_Dataset excerpts:_
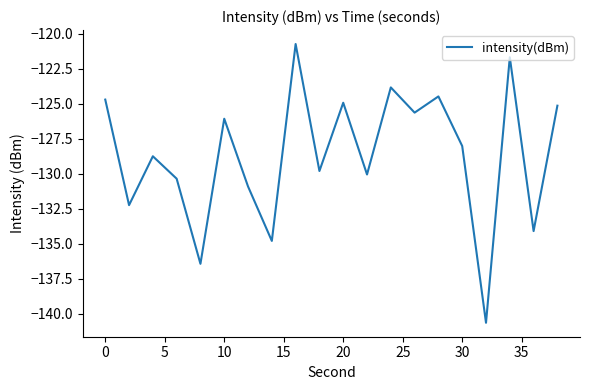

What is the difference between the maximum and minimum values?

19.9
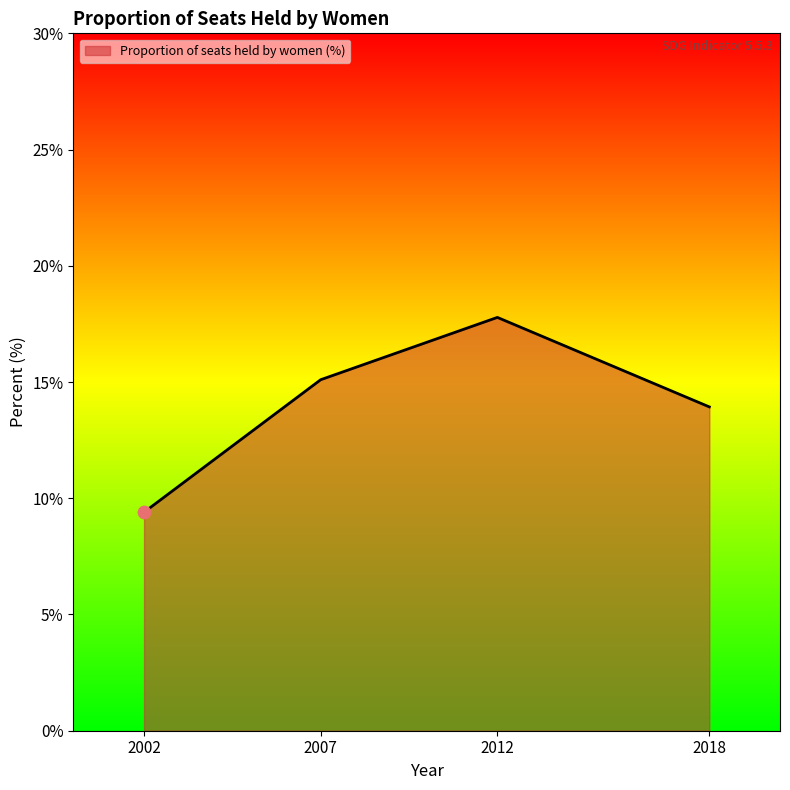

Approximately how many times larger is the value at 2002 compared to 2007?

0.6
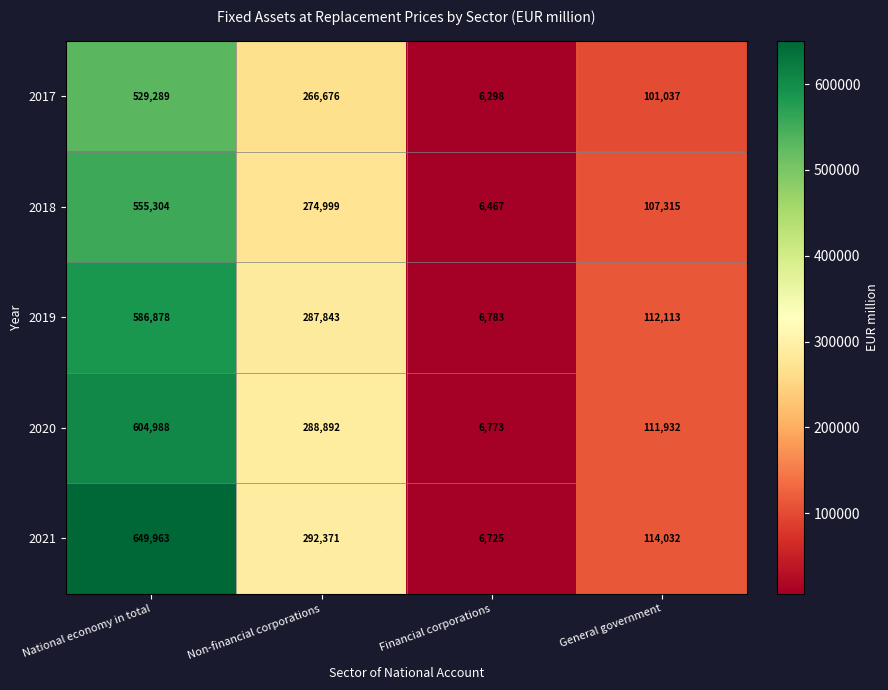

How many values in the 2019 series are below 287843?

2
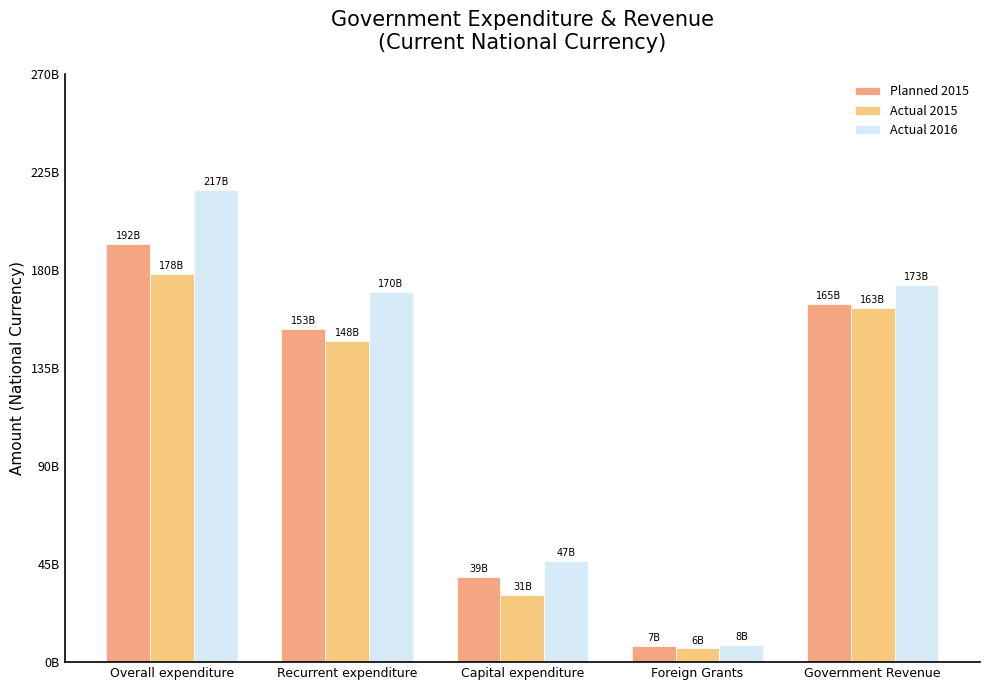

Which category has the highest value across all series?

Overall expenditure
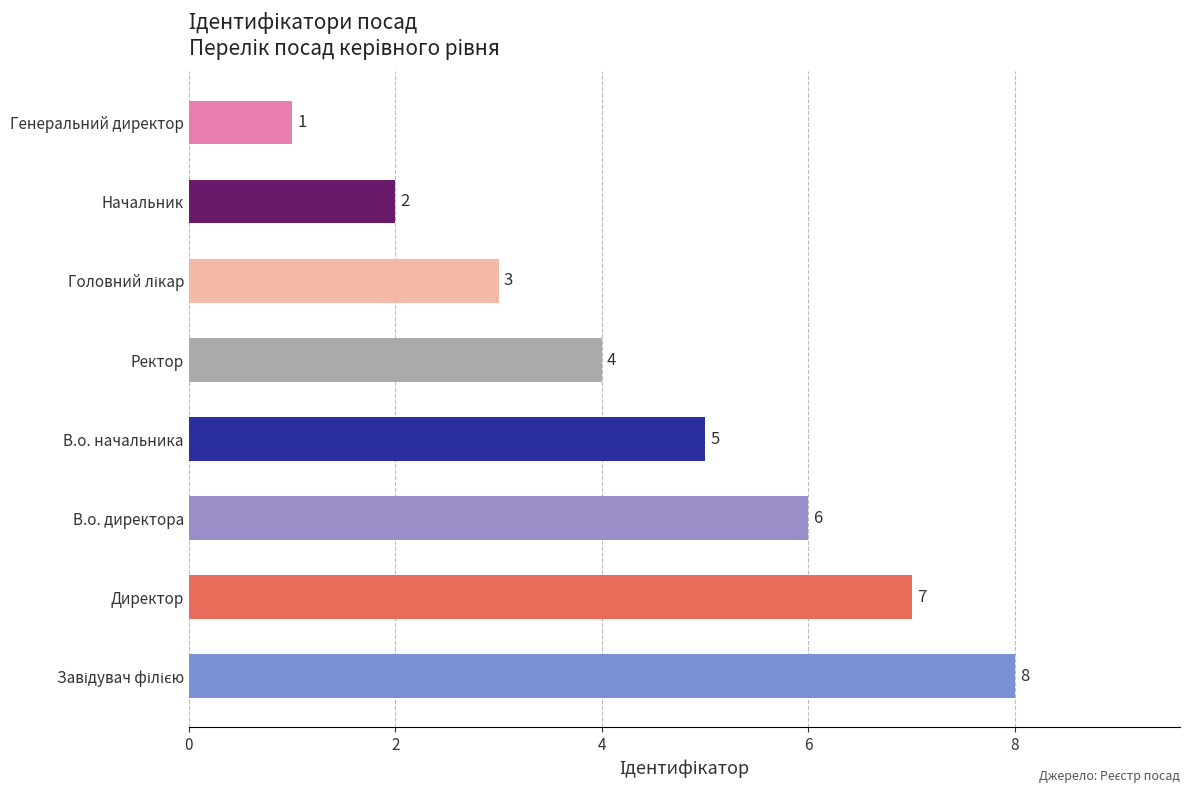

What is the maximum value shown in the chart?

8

_Work instruction:_ Copy the rows verbatim, from the line containing "Approximately how many" through the end of the rows, both ends included, leaving out the pictures.

_Answer section:_
Approximately how many times larger is the value at 2002 compared to 2007?

0.6

How many values in the 2019 series are below 287843?

2

Which category has the highest value across all series?

Overall expenditure

What is the maximum value shown in the chart?

8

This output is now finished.